# Sauvegarder ces sources cydia



## Ramses2 (28 Juillet 2010)

Bonjour,

Je suis sur MacBook Pro Snow Leopard 10.6.3

Je voudrais savoir, en cas de restauration, comment faire pour sauvegarder mes sources dans Cydia

Merci pour votre aide


----------



## Cedric (28 Juillet 2010)

AptBackup pourrait te satisfaire .... Il créé une sauvegarde qui va se lier dans ta sauvegarde que fait iTunes.

En clair tu lance une sauvegarde de tes sources avec AptBackup, tu fais une sauvegarde de ton iPhone avec iTunes puis si tu restaures en remettant ta sauvegarde, t'as juste a réinstaller AptBackup et il te remettra toutes tes sources.

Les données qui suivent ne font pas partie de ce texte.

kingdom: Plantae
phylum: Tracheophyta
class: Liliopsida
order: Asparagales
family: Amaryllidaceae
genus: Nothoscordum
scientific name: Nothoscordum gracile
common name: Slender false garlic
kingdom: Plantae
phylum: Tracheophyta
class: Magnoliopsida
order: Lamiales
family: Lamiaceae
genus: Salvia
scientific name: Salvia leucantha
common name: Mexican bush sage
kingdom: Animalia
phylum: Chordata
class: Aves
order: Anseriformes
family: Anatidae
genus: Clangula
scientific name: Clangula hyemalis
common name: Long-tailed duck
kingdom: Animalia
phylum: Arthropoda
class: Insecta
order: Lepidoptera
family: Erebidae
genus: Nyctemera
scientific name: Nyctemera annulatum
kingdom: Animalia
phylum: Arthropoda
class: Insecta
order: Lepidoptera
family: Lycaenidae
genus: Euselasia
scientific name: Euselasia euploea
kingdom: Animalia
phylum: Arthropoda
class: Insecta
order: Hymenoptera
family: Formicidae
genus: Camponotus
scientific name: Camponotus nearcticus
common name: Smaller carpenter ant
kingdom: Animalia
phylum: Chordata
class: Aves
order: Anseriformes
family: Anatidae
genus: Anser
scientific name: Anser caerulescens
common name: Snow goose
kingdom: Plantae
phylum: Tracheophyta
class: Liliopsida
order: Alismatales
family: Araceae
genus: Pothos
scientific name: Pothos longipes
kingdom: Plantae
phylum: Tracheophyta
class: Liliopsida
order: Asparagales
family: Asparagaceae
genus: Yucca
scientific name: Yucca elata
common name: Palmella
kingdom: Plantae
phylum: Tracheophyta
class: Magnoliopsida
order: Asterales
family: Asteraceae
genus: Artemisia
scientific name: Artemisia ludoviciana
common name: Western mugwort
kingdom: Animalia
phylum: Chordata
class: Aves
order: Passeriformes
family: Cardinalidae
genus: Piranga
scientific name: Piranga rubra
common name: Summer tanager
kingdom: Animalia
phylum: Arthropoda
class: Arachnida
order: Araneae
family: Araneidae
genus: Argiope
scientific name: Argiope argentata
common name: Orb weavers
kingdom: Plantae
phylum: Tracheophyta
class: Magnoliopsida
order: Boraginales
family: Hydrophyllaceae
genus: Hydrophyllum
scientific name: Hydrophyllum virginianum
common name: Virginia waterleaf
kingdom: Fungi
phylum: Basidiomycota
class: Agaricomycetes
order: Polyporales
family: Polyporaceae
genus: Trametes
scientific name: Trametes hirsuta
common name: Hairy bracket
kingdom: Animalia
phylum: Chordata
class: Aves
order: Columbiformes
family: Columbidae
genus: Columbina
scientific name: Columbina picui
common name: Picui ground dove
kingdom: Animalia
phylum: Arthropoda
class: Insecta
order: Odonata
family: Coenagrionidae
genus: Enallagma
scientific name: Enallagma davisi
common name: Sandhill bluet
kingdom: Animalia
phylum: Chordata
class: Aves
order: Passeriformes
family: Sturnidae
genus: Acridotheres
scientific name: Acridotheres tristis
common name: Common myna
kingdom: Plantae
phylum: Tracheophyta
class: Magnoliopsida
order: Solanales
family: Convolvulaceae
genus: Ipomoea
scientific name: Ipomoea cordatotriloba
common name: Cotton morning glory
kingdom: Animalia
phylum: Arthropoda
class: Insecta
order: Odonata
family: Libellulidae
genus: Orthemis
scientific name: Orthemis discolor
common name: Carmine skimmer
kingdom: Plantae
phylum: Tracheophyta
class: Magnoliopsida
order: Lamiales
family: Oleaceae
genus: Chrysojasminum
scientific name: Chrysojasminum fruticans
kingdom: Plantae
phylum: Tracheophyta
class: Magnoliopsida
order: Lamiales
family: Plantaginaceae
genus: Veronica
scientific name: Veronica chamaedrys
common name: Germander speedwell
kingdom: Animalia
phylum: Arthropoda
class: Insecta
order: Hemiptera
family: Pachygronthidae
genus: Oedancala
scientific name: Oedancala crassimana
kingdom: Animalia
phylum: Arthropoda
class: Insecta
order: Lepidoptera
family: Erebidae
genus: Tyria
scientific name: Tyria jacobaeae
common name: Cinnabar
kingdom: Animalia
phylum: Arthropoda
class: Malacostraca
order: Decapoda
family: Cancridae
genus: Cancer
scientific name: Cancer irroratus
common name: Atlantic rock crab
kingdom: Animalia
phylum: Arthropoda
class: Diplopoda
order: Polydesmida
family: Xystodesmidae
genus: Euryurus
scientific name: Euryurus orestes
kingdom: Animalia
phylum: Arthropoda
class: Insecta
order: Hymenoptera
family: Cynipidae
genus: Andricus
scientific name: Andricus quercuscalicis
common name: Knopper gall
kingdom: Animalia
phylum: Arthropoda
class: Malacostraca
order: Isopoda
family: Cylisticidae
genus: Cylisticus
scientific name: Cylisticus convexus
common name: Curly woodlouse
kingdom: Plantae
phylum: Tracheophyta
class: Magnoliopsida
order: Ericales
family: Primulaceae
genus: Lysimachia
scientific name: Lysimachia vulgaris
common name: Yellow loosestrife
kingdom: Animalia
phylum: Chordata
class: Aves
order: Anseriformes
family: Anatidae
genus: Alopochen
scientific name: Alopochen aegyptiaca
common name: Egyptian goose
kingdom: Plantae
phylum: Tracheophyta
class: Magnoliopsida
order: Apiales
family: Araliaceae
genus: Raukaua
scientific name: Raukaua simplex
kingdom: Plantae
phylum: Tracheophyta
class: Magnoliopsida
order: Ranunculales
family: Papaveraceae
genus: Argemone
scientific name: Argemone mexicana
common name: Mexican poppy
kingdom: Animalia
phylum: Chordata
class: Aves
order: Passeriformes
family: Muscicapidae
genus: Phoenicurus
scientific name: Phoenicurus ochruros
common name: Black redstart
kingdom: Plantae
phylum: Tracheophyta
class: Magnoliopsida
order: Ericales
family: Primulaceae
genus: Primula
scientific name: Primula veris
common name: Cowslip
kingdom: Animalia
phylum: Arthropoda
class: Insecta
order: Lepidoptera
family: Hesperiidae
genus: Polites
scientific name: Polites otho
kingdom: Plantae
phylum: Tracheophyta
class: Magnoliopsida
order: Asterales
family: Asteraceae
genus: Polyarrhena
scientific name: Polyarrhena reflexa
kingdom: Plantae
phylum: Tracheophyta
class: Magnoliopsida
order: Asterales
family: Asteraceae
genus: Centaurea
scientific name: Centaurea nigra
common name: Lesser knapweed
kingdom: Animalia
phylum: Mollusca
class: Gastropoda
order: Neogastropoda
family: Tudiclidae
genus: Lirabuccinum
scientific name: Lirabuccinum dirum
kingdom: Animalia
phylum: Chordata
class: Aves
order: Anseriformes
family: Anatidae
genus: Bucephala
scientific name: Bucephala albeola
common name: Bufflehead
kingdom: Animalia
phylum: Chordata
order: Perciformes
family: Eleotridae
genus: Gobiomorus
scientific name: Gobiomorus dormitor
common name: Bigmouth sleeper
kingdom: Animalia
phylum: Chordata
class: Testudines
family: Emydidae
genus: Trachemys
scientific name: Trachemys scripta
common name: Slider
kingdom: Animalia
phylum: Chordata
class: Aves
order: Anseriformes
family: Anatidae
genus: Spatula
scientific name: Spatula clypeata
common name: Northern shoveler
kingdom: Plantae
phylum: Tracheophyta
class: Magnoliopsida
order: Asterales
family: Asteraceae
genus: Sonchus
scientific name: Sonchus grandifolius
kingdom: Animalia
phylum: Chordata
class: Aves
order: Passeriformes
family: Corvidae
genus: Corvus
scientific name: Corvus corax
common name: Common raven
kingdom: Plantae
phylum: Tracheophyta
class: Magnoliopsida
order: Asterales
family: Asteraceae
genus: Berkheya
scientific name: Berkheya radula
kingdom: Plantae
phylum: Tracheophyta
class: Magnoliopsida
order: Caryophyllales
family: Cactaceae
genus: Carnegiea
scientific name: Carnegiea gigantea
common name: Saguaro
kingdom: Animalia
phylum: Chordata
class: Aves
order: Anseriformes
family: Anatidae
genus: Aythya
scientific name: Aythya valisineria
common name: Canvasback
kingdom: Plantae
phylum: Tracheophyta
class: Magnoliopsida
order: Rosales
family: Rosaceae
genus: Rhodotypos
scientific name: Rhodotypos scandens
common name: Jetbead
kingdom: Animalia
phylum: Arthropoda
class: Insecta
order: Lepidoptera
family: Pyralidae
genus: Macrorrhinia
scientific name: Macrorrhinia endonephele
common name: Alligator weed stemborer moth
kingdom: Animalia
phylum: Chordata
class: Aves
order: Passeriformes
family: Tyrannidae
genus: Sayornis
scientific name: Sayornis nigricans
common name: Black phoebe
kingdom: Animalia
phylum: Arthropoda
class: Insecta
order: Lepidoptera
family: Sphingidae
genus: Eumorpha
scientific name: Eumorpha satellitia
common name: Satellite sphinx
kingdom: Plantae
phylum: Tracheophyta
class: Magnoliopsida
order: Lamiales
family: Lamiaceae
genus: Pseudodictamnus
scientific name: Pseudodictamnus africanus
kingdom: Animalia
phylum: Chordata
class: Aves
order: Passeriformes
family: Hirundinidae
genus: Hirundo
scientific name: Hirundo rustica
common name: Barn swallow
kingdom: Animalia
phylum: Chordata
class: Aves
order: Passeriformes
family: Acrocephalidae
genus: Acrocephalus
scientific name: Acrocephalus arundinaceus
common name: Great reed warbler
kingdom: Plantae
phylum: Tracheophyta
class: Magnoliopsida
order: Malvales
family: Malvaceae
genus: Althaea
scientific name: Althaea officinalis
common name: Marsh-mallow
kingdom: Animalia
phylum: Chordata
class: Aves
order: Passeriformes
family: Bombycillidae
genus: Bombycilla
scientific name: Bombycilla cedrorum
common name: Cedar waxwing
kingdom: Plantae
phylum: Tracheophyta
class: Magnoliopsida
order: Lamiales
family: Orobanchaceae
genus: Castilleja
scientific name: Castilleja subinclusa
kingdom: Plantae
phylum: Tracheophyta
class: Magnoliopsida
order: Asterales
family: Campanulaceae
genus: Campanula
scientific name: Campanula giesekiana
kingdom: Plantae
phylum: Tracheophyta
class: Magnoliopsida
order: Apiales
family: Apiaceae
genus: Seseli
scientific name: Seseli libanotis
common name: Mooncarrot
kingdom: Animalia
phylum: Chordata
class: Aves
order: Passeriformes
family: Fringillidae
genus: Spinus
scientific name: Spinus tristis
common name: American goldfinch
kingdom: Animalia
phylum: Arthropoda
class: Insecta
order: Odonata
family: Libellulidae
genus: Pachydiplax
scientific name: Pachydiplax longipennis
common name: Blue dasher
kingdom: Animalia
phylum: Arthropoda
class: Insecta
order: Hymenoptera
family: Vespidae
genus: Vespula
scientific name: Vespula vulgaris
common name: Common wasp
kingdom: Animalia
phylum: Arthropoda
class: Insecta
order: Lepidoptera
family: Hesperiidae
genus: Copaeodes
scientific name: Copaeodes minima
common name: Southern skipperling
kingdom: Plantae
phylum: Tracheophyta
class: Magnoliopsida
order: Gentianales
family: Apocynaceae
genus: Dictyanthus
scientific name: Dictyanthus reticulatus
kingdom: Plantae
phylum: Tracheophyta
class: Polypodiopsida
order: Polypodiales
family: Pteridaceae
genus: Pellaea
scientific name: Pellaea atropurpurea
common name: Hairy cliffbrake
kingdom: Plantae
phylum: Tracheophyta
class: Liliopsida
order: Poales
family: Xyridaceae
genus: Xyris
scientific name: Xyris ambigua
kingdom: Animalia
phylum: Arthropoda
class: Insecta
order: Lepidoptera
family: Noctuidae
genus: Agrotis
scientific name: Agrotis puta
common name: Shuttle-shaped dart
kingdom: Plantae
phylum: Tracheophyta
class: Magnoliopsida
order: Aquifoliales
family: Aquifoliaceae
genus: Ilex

Sinon elles se trouvent la : /etc/apt/sources.list.d


----------



## Ramses2 (28 Juillet 2010)

Merci pour ces infos

Par contre dans /etc/apt/sources.list.d, je n'ai que cela :


----------



## Cedric (28 Juillet 2010)

Tu as plus d'une source dans Cydia ? parce que la ça indique que tu as juste la source ifonemodz d'installé.


----------



## Ramses2 (28 Juillet 2010)

Oui, j'ai plus qu'une source dans Cydia


----------